What you return must match the records exactly.

Stored items from a collection |
━━━━━━━━
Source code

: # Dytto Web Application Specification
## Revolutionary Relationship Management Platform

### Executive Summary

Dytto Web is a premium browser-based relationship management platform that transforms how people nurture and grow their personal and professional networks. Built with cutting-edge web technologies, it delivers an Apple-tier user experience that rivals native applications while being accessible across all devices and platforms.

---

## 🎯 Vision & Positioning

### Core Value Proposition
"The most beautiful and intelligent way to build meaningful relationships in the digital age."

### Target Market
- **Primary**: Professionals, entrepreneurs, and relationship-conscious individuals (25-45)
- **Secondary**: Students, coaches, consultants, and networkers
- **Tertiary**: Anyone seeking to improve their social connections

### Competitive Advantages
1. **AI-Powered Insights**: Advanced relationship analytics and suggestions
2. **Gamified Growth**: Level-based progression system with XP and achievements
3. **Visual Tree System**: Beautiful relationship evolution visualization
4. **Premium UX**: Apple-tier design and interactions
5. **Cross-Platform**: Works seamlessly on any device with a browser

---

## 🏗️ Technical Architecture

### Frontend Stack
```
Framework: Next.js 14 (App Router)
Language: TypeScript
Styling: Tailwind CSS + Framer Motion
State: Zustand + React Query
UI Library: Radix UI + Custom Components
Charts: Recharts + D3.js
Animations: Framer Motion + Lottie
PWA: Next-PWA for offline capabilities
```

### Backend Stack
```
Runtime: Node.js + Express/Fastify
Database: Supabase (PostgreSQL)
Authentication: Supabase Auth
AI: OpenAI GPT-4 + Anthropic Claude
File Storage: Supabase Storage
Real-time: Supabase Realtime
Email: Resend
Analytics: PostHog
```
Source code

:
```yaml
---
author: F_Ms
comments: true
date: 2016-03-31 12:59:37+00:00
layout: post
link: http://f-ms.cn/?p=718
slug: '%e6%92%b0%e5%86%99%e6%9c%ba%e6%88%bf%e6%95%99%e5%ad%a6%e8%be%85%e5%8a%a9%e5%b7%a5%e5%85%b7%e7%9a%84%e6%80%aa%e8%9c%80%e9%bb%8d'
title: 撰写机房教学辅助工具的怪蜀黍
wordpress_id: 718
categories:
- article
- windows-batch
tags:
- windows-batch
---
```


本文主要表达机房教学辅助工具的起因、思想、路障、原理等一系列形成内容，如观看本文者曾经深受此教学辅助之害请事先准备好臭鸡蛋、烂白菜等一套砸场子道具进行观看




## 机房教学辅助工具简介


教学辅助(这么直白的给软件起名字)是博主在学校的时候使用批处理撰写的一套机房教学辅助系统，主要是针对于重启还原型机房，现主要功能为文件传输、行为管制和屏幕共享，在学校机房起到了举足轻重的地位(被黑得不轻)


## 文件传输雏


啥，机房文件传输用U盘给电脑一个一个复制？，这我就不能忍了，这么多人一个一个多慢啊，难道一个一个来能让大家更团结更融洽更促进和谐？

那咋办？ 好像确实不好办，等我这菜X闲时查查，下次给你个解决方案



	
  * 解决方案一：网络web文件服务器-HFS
━━━━━━━━
Finished task |
Source code

: # Dytto Web Application Specification
## Revolutionary Relationship Management Platform

### Executive Summary

Dytto Web is a premium browser-based relationship management platform that transforms how people nurture and grow their personal and professional networks. Built with cutting-edge web technologies, it delivers an Apple-tier user experience that rivals native applications while being accessible across all devices and platforms.

---

## 🎯 Vision & Positioning

### Core Value Proposition
"The most beautiful and intelligent way to build meaningful relationships in the digital age."

### Target Market
- **Primary**: Professionals, entrepreneurs, and relationship-conscious individuals (25-45)
- **Secondary**: Students, coaches, consultants, and networkers
- **Tertiary**: Anyone seeking to improve their social connections

### Competitive Advantages
1. **AI-Powered Insights**: Advanced relationship analytics and suggestions
2. **Gamified Growth**: Level-based progression system with XP and achievements
3. **Visual Tree System**: Beautiful relationship evolution visualization
4. **Premium UX**: Apple-tier design and interactions
5. **Cross-Platform**: Works seamlessly on any device with a browser

---

## 🏗️ Technical Architecture

### Frontend Stack
```
Framework: Next.js 14 (App Router)
Language: TypeScript
Styling: Tailwind CSS + Framer Motion
State: Zustand + React Query
UI Library: Radix UI + Custom Components
Charts: Recharts + D3.js
Animations: Framer Motion + Lottie
PWA: Next-PWA for offline capabilities
```

### Backend Stack
```
Runtime: Node.js + Express/Fastify
Database: Supabase (PostgreSQL)
Authentication: Supabase Auth
AI: OpenAI GPT-4 + Anthropic Claude
File Storage: Supabase Storage
Real-time: Supabase Realtime
Email: Resend
Analytics: PostHog
```
Source code

:
```yaml
---
author: F_Ms
comments: true
date: 2016-03-31 12:59:37+00:00
layout: post
link: http://f-ms.cn/?p=718
slug: '%e6%92%b0%e5%86%99%e6%9c%ba%e6%88%bf%e6%95%99%e5%ad%a6%e8%be%85%e5%8a%a9%e5%b7%a5%e5%85%b7%e7%9a%84%e6%80%aa%e8%9c%80%e9%bb%8d'
title: 撰写机房教学辅助工具的怪蜀黍
wordpress_id: 718
categories:
- article
- windows-batch
tags:
- windows-batch
---
```


本文主要表达机房教学辅助工具的起因、思想、路障、原理等一系列形成内容，如观看本文者曾经深受此教学辅助之害请事先准备好臭鸡蛋、烂白菜等一套砸场子道具进行观看




## 机房教学辅助工具简介


教学辅助(这么直白的给软件起名字)是博主在学校的时候使用批处理撰写的一套机房教学辅助系统，主要是针对于重启还原型机房，现主要功能为文件传输、行为管制和屏幕共享，在学校机房起到了举足轻重的地位(被黑得不轻)


## 文件传输雏


啥，机房文件传输用U盘给电脑一个一个复制？，这我就不能忍了，这么多人一个一个多慢啊，难道一个一个来能让大家更团结更融洽更促进和谐？

那咋办？ 好像确实不好办，等我这菜X闲时查查，下次给你个解决方案



	
  * 解决方案一：网络web文件服务器-HFS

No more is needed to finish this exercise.